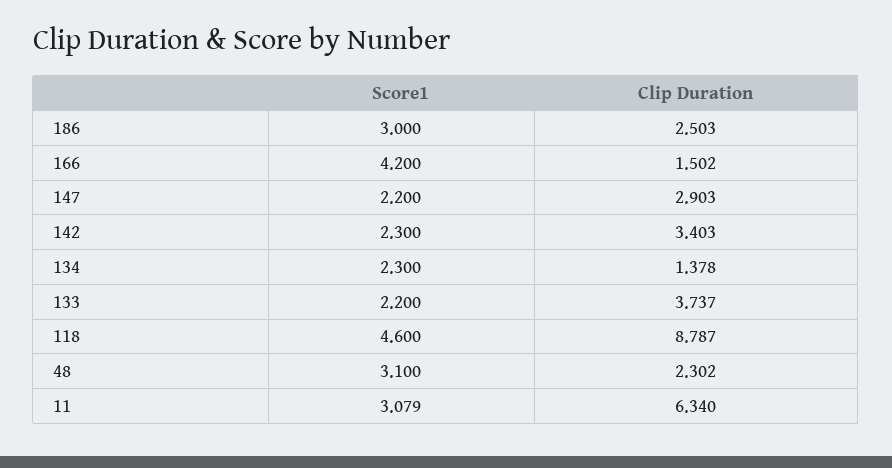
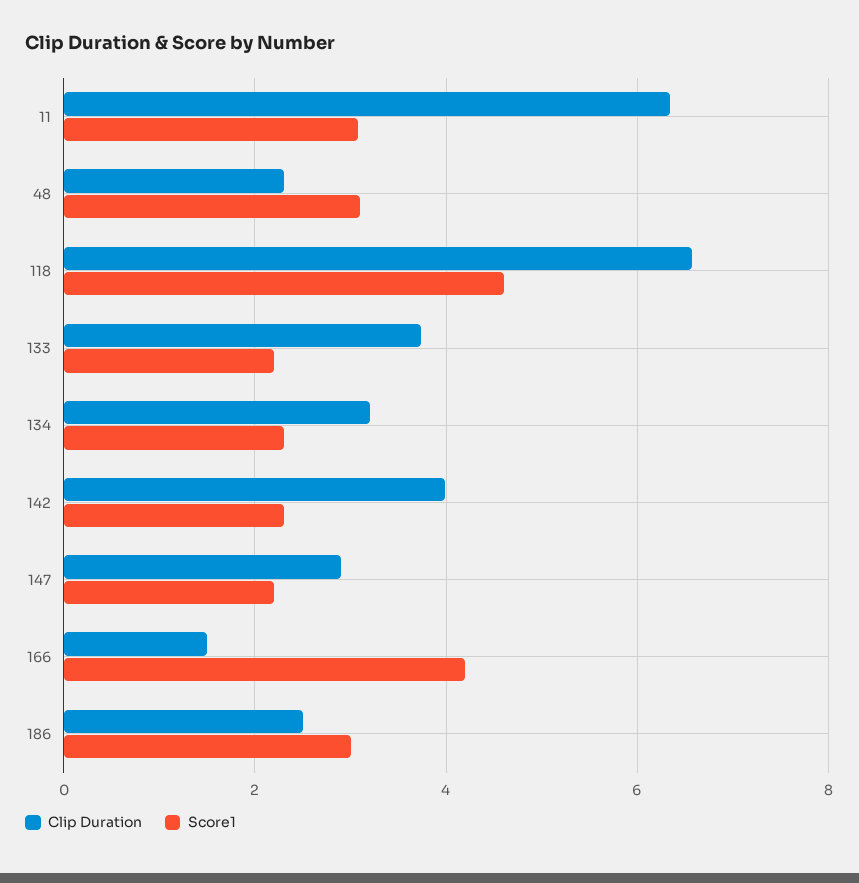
  {
    "Score1": {
      "186": 3,
      "166": 4.2,
      "147": 2.2,
      "142": 2.3,
      "134": 2.3,
      "133": 2.2,
      "118": 4.6,
      "48": 3.1,
      "11": 3.079
    },
    "Clip Duration": {
      "186": 2.503,
      "166": 1.502,
      "147": 2.903,
-     "142": 3.403,
+     "142": 4,
-     "134": 1.378,
+     "134": 3.2,
      "133": 3.737,
-     "118": 8.787,
+     "118": 6.6,
      "48": 2.302,
      "11": 6.34
    }
  }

________________

» Task directions:
Write out all the records again, exactly, minus any pictures.

» Solution to the exercise:
  {
    "Score1": {
      "186": 3,
      "166": 4.2,
      "147": 2.2,
      "142": 2.3,
      "134": 2.3,
      "133": 2.2,
      "118": 4.6,
      "48": 3.1,
      "11": 3.079
    },
    "Clip Duration": {
      "186": 2.503,
      "166": 1.502,
      "147": 2.903,
-     "142": 3.403,
+     "142": 4,
-     "134": 1.378,
+     "134": 3.2,
      "133": 3.737,
-     "118": 8.787,
+     "118": 6.6,
      "48": 2.302,
      "11": 6.34
    }
  }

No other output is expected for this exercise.